| EXERCISE |
Reproduce the entries that follow exactly. No picture should appear in the result.

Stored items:
☆ ☆ ☆ ☆

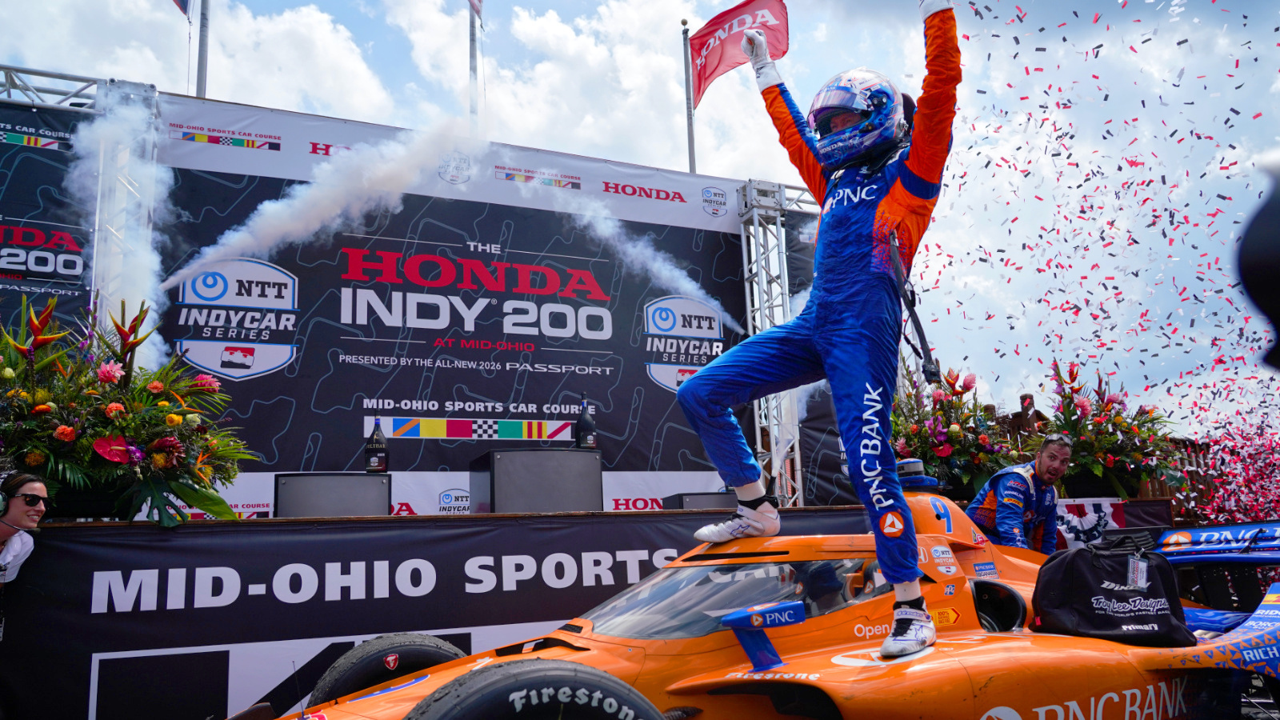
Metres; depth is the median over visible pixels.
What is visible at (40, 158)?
banner
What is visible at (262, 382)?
backdrop banner
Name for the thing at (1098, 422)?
flower arrangement
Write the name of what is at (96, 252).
truss tower
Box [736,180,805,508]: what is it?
truss tower
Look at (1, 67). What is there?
metal truss
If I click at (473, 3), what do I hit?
flag
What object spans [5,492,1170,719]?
stage
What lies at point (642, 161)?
sky
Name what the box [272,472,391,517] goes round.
speaker
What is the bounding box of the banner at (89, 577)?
[0,508,885,719]
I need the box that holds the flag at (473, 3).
[467,0,483,21]
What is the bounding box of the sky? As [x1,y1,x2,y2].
[0,0,1279,425]
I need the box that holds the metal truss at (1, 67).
[0,63,102,110]
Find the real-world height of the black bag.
0.393 m
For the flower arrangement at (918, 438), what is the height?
1.163 m
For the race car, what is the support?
on the ground
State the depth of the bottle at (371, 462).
5.84 m
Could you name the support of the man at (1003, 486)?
on the ground
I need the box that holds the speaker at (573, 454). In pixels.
[470,448,603,512]
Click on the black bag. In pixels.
(1086, 582)
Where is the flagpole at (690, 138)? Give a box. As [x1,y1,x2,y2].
[681,21,697,172]
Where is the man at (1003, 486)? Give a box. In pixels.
[966,431,1073,553]
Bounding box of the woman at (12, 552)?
[0,468,47,590]
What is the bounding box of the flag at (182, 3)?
[172,0,191,18]
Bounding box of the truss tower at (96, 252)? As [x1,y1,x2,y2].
[89,79,160,347]
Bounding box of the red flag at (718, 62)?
[689,0,790,106]
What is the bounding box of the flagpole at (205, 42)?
[195,0,210,98]
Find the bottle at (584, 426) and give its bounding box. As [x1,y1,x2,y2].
[575,392,597,448]
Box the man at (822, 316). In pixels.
[675,0,962,661]
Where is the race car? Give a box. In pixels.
[242,450,1279,719]
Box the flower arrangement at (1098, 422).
[1032,361,1183,498]
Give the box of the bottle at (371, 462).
[364,417,388,472]
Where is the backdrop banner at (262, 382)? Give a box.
[125,92,773,513]
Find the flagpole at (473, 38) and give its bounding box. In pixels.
[468,0,479,130]
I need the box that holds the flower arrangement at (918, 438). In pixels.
[888,364,1025,494]
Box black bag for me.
[1031,538,1197,647]
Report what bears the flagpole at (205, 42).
on the ground
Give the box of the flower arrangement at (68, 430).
[0,294,256,526]
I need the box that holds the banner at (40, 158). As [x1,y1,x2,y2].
[0,100,95,342]
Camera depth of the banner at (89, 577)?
4.59 m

☆ ☆ ☆ ☆

| SOLUTION FOR THIS EXERCISE |
Metres; depth is the median over visible pixels.
What is visible at (40, 158)?
banner
What is visible at (262, 382)?
backdrop banner
Name for the thing at (1098, 422)?
flower arrangement
Write the name of what is at (96, 252).
truss tower
Box [736,180,805,508]: what is it?
truss tower
Look at (1, 67). What is there?
metal truss
If I click at (473, 3), what do I hit?
flag
What object spans [5,492,1170,719]?
stage
What lies at point (642, 161)?
sky
Name what the box [272,472,391,517] goes round.
speaker
What is the bounding box of the banner at (89, 577)?
[0,508,885,719]
I need the box that holds the flag at (473, 3).
[467,0,483,21]
What is the bounding box of the sky? As [x1,y1,x2,y2].
[0,0,1279,425]
I need the box that holds the metal truss at (1, 67).
[0,63,102,110]
Find the real-world height of the black bag.
0.393 m
For the flower arrangement at (918, 438), what is the height?
1.163 m
For the race car, what is the support?
on the ground
State the depth of the bottle at (371, 462).
5.84 m
Could you name the support of the man at (1003, 486)?
on the ground
I need the box that holds the speaker at (573, 454). In pixels.
[470,448,603,512]
Click on the black bag. In pixels.
(1086, 582)
Where is the flagpole at (690, 138)? Give a box. As [x1,y1,x2,y2].
[681,21,697,172]
Where is the man at (1003, 486)? Give a box. In pixels.
[966,431,1073,553]
Bounding box of the woman at (12, 552)?
[0,468,47,590]
What is the bounding box of the flag at (182, 3)?
[172,0,191,18]
Bounding box of the truss tower at (96, 252)? As [x1,y1,x2,y2].
[89,79,160,347]
Bounding box of the red flag at (718, 62)?
[689,0,790,106]
What is the bounding box of the flagpole at (205, 42)?
[195,0,210,98]
Find the bottle at (584, 426) and give its bounding box. As [x1,y1,x2,y2].
[575,392,597,448]
Box the man at (822, 316). In pixels.
[675,0,962,661]
Where is the race car? Give a box. In pixels.
[242,450,1279,719]
Box the flower arrangement at (1098, 422).
[1032,361,1183,498]
Give the box of the bottle at (371, 462).
[364,417,388,472]
Where is the backdrop banner at (262, 382)? Give a box.
[125,92,773,513]
Find the flagpole at (473, 38) and give its bounding box. In pixels.
[468,0,479,130]
I need the box that holds the flower arrangement at (918, 438). In pixels.
[888,364,1025,494]
Box black bag for me.
[1031,538,1197,647]
Report what bears the flagpole at (205, 42).
on the ground
Give the box of the flower arrangement at (68, 430).
[0,294,256,526]
I need the box that holds the banner at (40, 158). As [x1,y1,x2,y2].
[0,100,95,342]
Camera depth of the banner at (89, 577)?
4.59 m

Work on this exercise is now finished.